Task instructions =
Find every line below where the string "Silkscreen" shows up, and copy those lines.

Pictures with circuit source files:
_ _ _ _ _ _ _
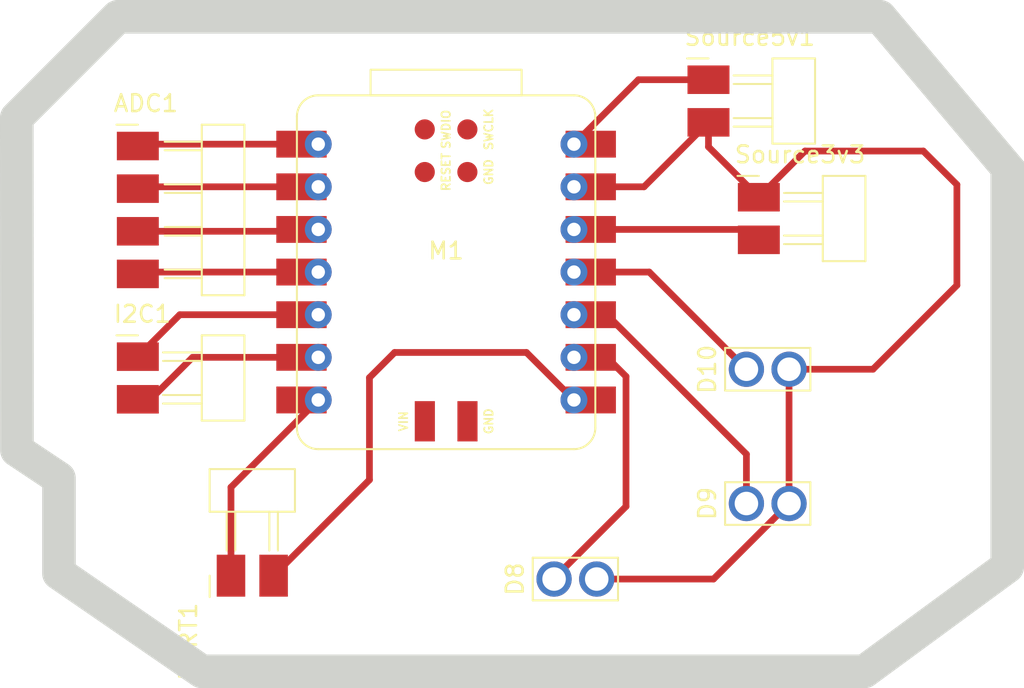
<source format=kicad_pcb>
(kicad_pcb
	(version 20241229)
	(generator "pcbnew")
	(generator_version "9.0")
	(general
		(thickness 1.6)
		(legacy_teardrops no)
	)
	(paper "A4")
	(layers
		(0 "F.Cu" signal)
		(2 "B.Cu" signal)
		(9 "F.Adhes" user "F.Adhesive")
		(11 "B.Adhes" user "B.Adhesive")
		(13 "F.Paste" user)
		(15 "B.Paste" user)
		(5 "F.SilkS" user "F.Silkscreen")
		(7 "B.SilkS" user "B.Silkscreen")
		(1 "F.Mask" user)
		(3 "B.Mask" user)
		(17 "Dwgs.User" user "User.Drawings")
		(19 "Cmts.User" user "User.Comments")
		(21 "Eco1.User" user "User.Eco1")
		(23 "Eco2.User" user "User.Eco2")
		(25 "Edge.Cuts" user)
		(27 "Margin" user)
		(31 "F.CrtYd" user "F.Courtyard")
		(29 "B.CrtYd" user "B.Courtyard")
		(35 "F.Fab" user)
		(33 "B.Fab" user)
		(39 "User.1" user)
		(41 "User.2" user)
		(43 "User.3" user)
		(45 "User.4" user)
	)
	(setup
		(pad_to_mask_clearance 0)
		(allow_soldermask_bridges_in_footprints no)
		(tenting front back)
		(pcbplotparams
			(layerselection 0x00000000_00000000_55555555_5755f5ff)
			(plot_on_all_layers_selection 0x00000000_00000000_00000000_00000000)
			(disableapertmacros no)
			(usegerberextensions no)
			(usegerberattributes yes)
			(usegerberadvancedattributes yes)
			(creategerberjobfile yes)
			(dashed_line_dash_ratio 12.000000)
			(dashed_line_gap_ratio 3.000000)
			(svgprecision 4)
			(plotframeref no)
			(mode 1)
			(useauxorigin no)
			(hpglpennumber 1)
			(hpglpenspeed 20)
			(hpglpendiameter 15.000000)
			(pdf_front_fp_property_popups yes)
			(pdf_back_fp_property_popups yes)
			(pdf_metadata yes)
			(pdf_single_document no)
			(dxfpolygonmode yes)
			(dxfimperialunits yes)
			(dxfusepcbnewfont yes)
			(psnegative no)
			(psa4output no)
			(plot_black_and_white yes)
			(sketchpadsonfab no)
			(plotpadnumbers no)
			(hidednponfab no)
			(sketchdnponfab yes)
			(crossoutdnponfab yes)
			(subtractmaskfromsilk no)
			(outputformat 1)
			(mirror no)
			(drillshape 1)
			(scaleselection 1)
			(outputdirectory "")
		)
	)
	(net 0 "")
	(net 1 "ADC4")
	(net 2 "ADC2")
	(net 3 "ADC3")
	(net 4 "ADC1")
	(net 5 "GND")
	(net 6 "D8")
	(net 7 "D9")
	(net 8 "D10")
	(net 9 "SCL")
	(net 10 "SDA")
	(net 11 "RX")
	(net 12 "TX")
	(net 13 "PWR_5V")
	(net 14 "unconnected-(M1-RESET-Pad18)")
	(net 15 "PWR_3V3")
	(net 16 "unconnected-(M1-SWCLK-Pad20)")
	(net 17 "unconnected-(M1-SWDIO-Pad17)")
	(net 18 "unconnected-(M1-VIN-Pad16)")
	(net 19 "unconnected-(M1-GND-Pad15)")
	(net 20 "unconnected-(M1-GND-Pad19)")
	(footprint "fab:SeeedStudio_XIAO_RP2040" (layer "F.Cu") (at 135.565 51.71))
	(footprint "fab:PinHeader_01x02_P2.54mm_Horizontal_SMD" (layer "F.Cu") (at 122.75 69.8 90))
	(footprint "fab:PinHeader_01x02_P2.54mm_Vertical_THT_D1.4mm" (layer "F.Cu") (at 153.46 65.5 90))
	(footprint "fab:PinHeader_01x02_P2.54mm_Vertical_THT_D1.4mm" (layer "F.Cu") (at 153.46 57.5 90))
	(footprint "fab:PinHeader_01x02_P2.54mm_Horizontal_SMD" (layer "F.Cu") (at 117.2 56.75))
	(footprint "fab:PinHeader_01x02_P2.54mm_Horizontal_SMD" (layer "F.Cu") (at 151.2 40.25))
	(footprint "fab:PinHeader_01x02_P2.54mm_Horizontal_SMD" (layer "F.Cu") (at 154.2 47.25))
	(footprint "fab:PinHeader_01x04_P2.54mm_Horizontal_SMD" (layer "F.Cu") (at 117.2 44.2))
	(footprint "fab:PinHeader_01x02_P2.54mm_Vertical_THT_D1.4mm" (layer "F.Cu") (at 142 70 90))
	(gr_poly
		(pts
			(xy 161.421052 36.5) (xy 116 36.5) (xy 109.987817 42.512183) (xy 109.998795 62.32699) (xy 112.5 63.994615)
			(xy 112.5 69.656249) (xy 121 75.5) (xy 160.5 75.5) (xy 169 69.266666) (xy 169 45.5)
		)
		(stroke
			(width 2)
			(type solid)
		)
		(fill no)
		(layer "Edge.Cuts")
		(uuid "33612f6f-bbe6-41d8-bfef-cbaf7ade31d2")
	)
	(gr_circle
		(center 153.46 57.5)
		(end 154.11 57.5)
		(stroke
			(width 0.1)
			(type solid)
		)
		(fill yes)
		(layer "User.1")
		(uuid "30573d40-1250-4fcc-af52-c70b219dbe41")
	)
	(gr_circle
		(center 156 65.5)
		(end 156.65 65.5)
		(stroke
			(width 0.1)
			(type solid)
		)
		(fill yes)
		(layer "User.1")
		(uuid "41edad79-753f-424c-8d4b-fe061cd93917")
	)
	(gr_circle
		(center 153.46 65.5)
		(end 154.11 65.5)
		(stroke
			(width 0.1)
			(type solid)
		)
		(fill yes)
		(layer "User.1")
		(uuid "4b02e16d-71b1-48d0-9799-47cc6f0e1d29")
	)
	(gr_circle
		(center 144.54 70)
		(end 145.19 70)
		(stroke
			(width 0.1)
			(type solid)
		)
		(fill yes)
		(layer "User.1")
		(uuid "55ecf586-77d7-4bc2-bf35-7c9aa237193d")
	)
	(gr_circle
		(center 156 57.5)
		(end 156.65 57.5)
		(stroke
			(width 0.1)
			(type solid)
		)
		(fill yes)
		(layer "User.1")
		(uuid "7c1b48c9-64ac-46e0-8f9e-39158a6eff7d")
	)
	(gr_circle
		(center 142 70)
		(end 142.65 70)
		(stroke
			(width 0.1)
			(type solid)
		)
		(fill yes)
		(layer "User.1")
		(uuid "ba57a912-895c-4fdf-b7c2-b101962ccae1")
	)
	(gr_text "3.3V"
		(at 158.5 49 0)
		(layer "User.2")
		(uuid "0a5eeee2-1065-460c-a44c-73462d8cb8d1")
		(effects
			(font
				(size 1.75 1.75)
				(thickness 0.4)
				(bold yes)
			)
			(justify left bottom)
		)
	)
	(gr_text "D10\n"
		(at 153 55.5 0)
		(layer "User.2")
		(uuid "150c5d18-007e-4c76-863d-8b57d1a8ffa9")
		(effects
			(font
				(size 1.75 1.75)
				(thickness 0.4)
				(bold yes)
			)
			(justify left bottom)
		)
	)
	(gr_text "ADC\n"
		(at 117 40.5 0)
		(layer "User.2")
		(uuid "1c78a5f7-1287-49f9-9e98-25427791a091")
		(effects
			(font
				(size 1.75 1.75)
				(thickness 0.4)
				(bold yes)
			)
			(justify left bottom)
		)
	)
	(gr_text "D9"
		(at 157 63 0)
		(layer "User.2")
		(uuid "254b54b4-6419-4138-b8ac-1872e99642c3")
		(effects
			(font
				(size 1.75 1.75)
				(thickness 0.4)
				(bold yes)
			)
			(justify left bottom)
		)
	)
	(gr_text "UART"
		(at 114 68 0)
		(layer "User.2")
		(uuid "89d4d338-3b84-4ea3-98de-2d72e5c7edba")
		(effects
			(font
				(size 1.75 1.75)
				(thickness 0.4)
				(bold yes)
			)
			(justify left bottom)
		)
	)
	(gr_text "D0-D3"
		(at 114.5 52.5 90)
		(layer "User.2")
		(uuid "b485e09b-892b-4955-9315-5f3a90bf6666")
		(effects
			(font
				(size 1.75 1.75)
				(thickness 0.4)
				(bold yes)
			)
			(justify left bottom)
		)
	)
	(gr_text "D8"
		(at 139 67 0)
		(layer "User.2")
		(uuid "b59ee468-134d-4c30-b2c5-36fab1e6745c")
		(effects
			(font
				(size 1.75 1.75)
				(thickness 0.4)
				(bold yes)
			)
			(justify left bottom)
		)
	)
	(gr_text "I2C"
		(at 114.5 60 90)
		(layer "User.2")
		(uuid "bb944bf3-8ad5-4e58-9c36-2656e6e8babf")
		(effects
			(font
				(size 1.75 1.75)
				(thickness 0.4)
				(bold yes)
			)
			(justify left bottom)
		)
	)
	(gr_text "5V"
		(at 156 42.5 0)
		(layer "User.2")
		(uuid "e565a1ca-f71e-42c1-b45a-40c989db6f4b")
		(effects
			(font
				(size 1.75 1.75)
				(thickness 0.4)
				(bold yes)
			)
			(justify left bottom)
		)
	)
	(segment
		(start 127.95 51.71)
		(end 117.31 51.71)
		(width 0.4)
		(layer "F.Cu")
		(net 1)
		(uuid "41f1c16b-ee69-4ca6-bb6b-a3cf5ac35d97")
	)
	(segment
		(start 117.31 51.71)
		(end 117.2 51.82)
		(width 0.4)
		(layer "F.Cu")
		(net 1)
		(uuid "7f0e514a-9366-426d-8932-b4bfb0f27479")
	)
	(segment
		(start 127.95 46.63)
		(end 117.31 46.63)
		(width 0.4)
		(layer "F.Cu")
		(net 2)
		(uuid "08592c3c-d8eb-4894-892f-7dad15486b71")
	)
	(segment
		(start 117.31 46.63)
		(end 117.2 46.74)
		(width 0.4)
		(layer "F.Cu")
		(net 2)
		(uuid "11c083a1-8d4a-455d-8178-e014ae4dc5c2")
	)
	(segment
		(start 125.72 49.28)
		(end 117.2 49.28)
		(width 0.4)
		(layer "F.Cu")
		(net 3)
		(uuid "4bc51051-763a-4543-845d-6bbf703ef395")
	)
	(segment
		(start 127.95 49.17)
		(end 125.83 49.17)
		(width 0.4)
		(layer "F.Cu")
		(net 3)
		(uuid "578249b3-89d9-4590-9b4a-c3d34a97de06")
	)
	(segment
		(start 125.83 49.17)
		(end 125.72 49.28)
		(width 0.4)
		(layer "F.Cu")
		(net 3)
		(uuid "c88ade95-c3bb-4279-8fd1-1938febaa321")
	)
	(segment
		(start 117.31 44.09)
		(end 117.2 44.2)
		(width 0.4)
		(layer "F.Cu")
		(net 4)
		(uuid "27849c7d-d014-441b-9f86-0c074e8b48c2")
	)
	(segment
		(start 127.95 44.09)
		(end 117.31 44.09)
		(width 0.4)
		(layer "F.Cu")
		(net 4)
		(uuid "7403e01a-1861-4e0c-9a77-abb005611680")
	)
	(segment
		(start 156 65.5)
		(end 156 57.5)
		(width 0.4)
		(layer "F.Cu")
		(net 5)
		(uuid "147de961-a136-441e-9abc-8ca7173e5ff4")
	)
	(segment
		(start 144.5 70)
		(end 151.5 70)
		(width 0.4)
		(layer "F.Cu")
		(net 5)
		(uuid "14c1ef80-cf79-47a2-bdb6-13721454a495")
	)
	(segment
		(start 143.185 46.63)
		(end 147.36 46.63)
		(width 0.4)
		(layer "F.Cu")
		(net 5)
		(uuid "20220b2c-3abc-40d4-81a7-18b407d40c4e")
	)
	(segment
		(start 151.2 44.25)
		(end 154.2 47.25)
		(width 0.4)
		(layer "F.Cu")
		(net 5)
		(uuid "5cf5d01b-af55-4cda-96b4-ee4a0d66d2a4")
	)
	(segment
		(start 147.36 46.63)
		(end 151.2 42.79)
		(width 0.4)
		(layer "F.Cu")
		(net 5)
		(uuid "ad751f6f-d7d3-4123-ab19-8dbbdd1e914d")
	)
	(segment
		(start 156.95 44.5)
		(end 164 44.5)
		(width 0.4)
		(layer "F.Cu")
		(net 5)
		(uuid "c98924b9-1a26-424f-bd59-e1769c7c59ce")
	)
	(segment
		(start 166 46.5)
		(end 166 52.5)
		(width 0.4)
		(layer "F.Cu")
		(net 5)
		(uuid "ce046ad0-f33d-4da5-a606-971ebe453aee")
	)
	(segment
		(start 156 57.5)
		(end 161 57.5)
		(width 0.4)
		(layer "F.Cu")
		(net 5)
		(uuid "d693fb34-f49a-421f-9465-c977eebe715e")
	)
	(segment
		(start 156.95 44.5)
		(end 154.2 47.25)
		(width 0.4)
		(layer "F.Cu")
		(net 5)
		(uuid "d89ed2c8-d879-46a5-8b12-2362dc42fadc")
	)
	(segment
		(start 161 57.5)
		(end 166 52.5)
		(width 0.4)
		(layer "F.Cu")
		(net 5)
		(uuid "da0c009e-9b10-4e07-9e9f-138ff5264246")
	)
	(segment
		(start 164 44.5)
		(end 166 46.5)
		(width 0.4)
		(layer "F.Cu")
		(net 5)
		(uuid "e6240d27-5c4a-4c69-9513-ff1935b38f92")
	)
	(segment
		(start 151.2 42.79)
		(end 151.2 44.25)
		(width 0.4)
		(layer "F.Cu")
		(net 5)
		(uuid "ed13c477-15ef-4bf5-b48c-83fe9e25234b")
	)
	(segment
		(start 151.5 70)
		(end 156 65.5)
		(width 0.4)
		(layer "F.Cu")
		(net 5)
		(uuid "ed9f5c54-0b9e-45ac-9642-0ed1a24b5451")
	)
	(segment
		(start 146.286 57.929)
		(end 145.147 56.79)
		(width 0.4)
		(layer "F.Cu")
		(net 6)
		(uuid "22dbbf23-bd0a-4ec7-8b1d-9f15fde64b90")
	)
	(segment
		(start 146.286 65.674)
		(end 146.286 57.929)
		(width 0.4)
		(layer "F.Cu")
		(net 6)
		(uuid "77a8356e-1afa-4d1b-ad1a-dcfe0f1d3658")
	)
	(segment
		(start 145.147 56.79)
		(end 143.185 56.79)
		(width 0.4)
		(layer "F.Cu")
		(net 6)
		(uuid "c59f69c1-00c5-4c4f-a322-1907df6c8c90")
	)
	(segment
		(start 141.96 70)
		(end 146.286 65.674)
		(width 0.4)
		(layer "F.Cu")
		(net 6)
		(uuid "f83dee1e-fb64-4533-943d-57bd06ab582e")
	)
	(segment
		(start 145.147 54.25)
		(end 153.46 62.563)
		(width 0.4)
		(layer "F.Cu")
		(net 7)
		(uuid "4311e795-656b-4e3f-a8ac-6d98263bb8c5")
	)
	(segment
		(start 143.185 54.25)
		(end 145.147 54.25)
		(width 0.4)
		(layer "F.Cu")
		(net 7)
		(uuid "472c5644-8ae8-44cc-b010-c2af05a8ed65")
	)
	(segment
		(start 153.46 62.563)
		(end 153.46 65.5)
		(width 0.4)
		(layer "F.Cu")
		(net 7)
		(uuid "a3398217-c8c7-48f7-84fd-45b98920c864")
	)
	(segment
		(start 147.67 51.71)
		(end 153.46 57.5)
		(width 0.4)
		(layer "F.Cu")
		(net 8)
		(uuid "0f8dc408-ca28-4e71-ba49-279340bf1e7a")
	)
	(segment
		(start 143.185 51.71)
		(end 147.67 51.71)
		(width 0.4)
		(layer "F.Cu")
		(net 8)
		(uuid "3022dcfa-108a-4123-84b8-b1715f38e569")
	)
	(segment
		(start 127.95 56.79)
		(end 120.462 56.79)
		(width 0.4)
		(layer "F.Cu")
		(net 9)
		(uuid "22dbf26d-c562-4634-b117-bf67b3ac42c8")
	)
	(segment
		(start 120.462 56.79)
		(end 117.962 59.29)
		(width 0.4)
		(layer "F.Cu")
		(net 9)
		(uuid "8ea32a9c-6f7d-4294-9547-cb998d6a9355")
	)
	(segment
		(start 117.962 59.29)
		(end 117.2 59.29)
		(width 0.4)
		(layer "F.Cu")
		(net 9)
		(uuid "e92178f6-69a1-4ca7-95d9-7e2a72b3a5ee")
	)
	(segment
		(start 127.95 54.25)
		(end 119.7 54.25)
		(width 0.4)
		(layer "F.Cu")
		(net 10)
		(uuid "a98c31b4-2c61-4fd6-92af-71da0f4b7b7b")
	)
	(segment
		(start 119.7 54.25)
		(end 117.2 56.75)
		(width 0.4)
		(layer "F.Cu")
		(net 10)
		(uuid "b88f8f67-132b-47ae-a0c7-8052ca600687")
	)
	(segment
		(start 131 64.09)
		(end 131 58)
		(width 0.4)
		(layer "F.Cu")
		(net 11)
		(uuid "10406fbd-8c79-4886-ac11-e9c6b061e9be")
	)
	(segment
		(start 125.29 69.8)
		(end 131 64.09)
		(width 0.4)
		(layer "F.Cu")
		(net 11)
		(uuid "605ff835-e39b-470a-816b-9cc4f0a6b021")
	)
	(segment
		(start 131 58)
		(end 132.5 56.5)
		(width 0.4)
		(layer "F.Cu")
		(net 11)
		(uuid "9a58dc76-0c40-41bd-bb31-d944ff9c48a8")
	)
	(segment
		(start 140.355 56.5)
		(end 143.185 59.33)
		(width 0.4)
		(layer "F.Cu")
		(net 11)
		(uuid "a8ec3fab-70a2-4048-930d-ea649e6809b8")
	)
	(segment
		(start 132.5 56.5)
		(end 140.355 56.5)
		(width 0.4)
		(layer "F.Cu")
		(net 11)
		(uuid "f0ab2691-e9f4-47a5-bd15-78185a667e36")
	)
	(segment
		(start 127.95 59.33)
		(end 122.75 64.53)
		(width 0.4)
		(layer "F.Cu")
		(net 12)
		(uuid "7bdcf4e0-1ea6-47aa-9733-15f6d92aa7d2")
	)
	(segment
		(start 122.75 64.53)
		(end 122.75 69.8)
		(width 0.4)
		(layer "F.Cu")
		(net 12)
		(uuid "9405c457-68bc-4896-a94b-b189dc3589de")
	)
	(segment
		(start 147.025 40.25)
		(end 151.2 40.25)
		(width 0.4)
		(layer "F.Cu")
		(net 13)
		(uuid "d0874a5d-1807-4b2f-8aed-9a94bc153d30")
	)
	(segment
		(start 143.185 44.09)
		(end 147.025 40.25)
		(width 0.4)
		(layer "F.Cu")
		(net 13)
		(uuid "e04719f7-5c46-4524-b9e0-5b640dff949e")
	)
	(segment
		(start 153.58 49.17)
		(end 154.2 49.79)
		(width 0.4)
		(layer "F.Cu")
		(net 15)
		(uuid "350b719b-2b0d-4da8-8826-0b582a12135f")
	)
	(segment
		(start 143.185 49.17)
		(end 153.58 49.17)
		(width 0.4)
		(layer "F.Cu")
		(net 15)
		(uuid "63cad8e8-5181-4d0c-825a-0cdf2e8985c3")
	)
	(embedded_fonts no)
)

</source>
_ _ _ _ _ _ _
Result of this exercise =
		(5 "F.SilkS" user "F.Silkscreen")
		(7 "B.SilkS" user "B.Silkscreen")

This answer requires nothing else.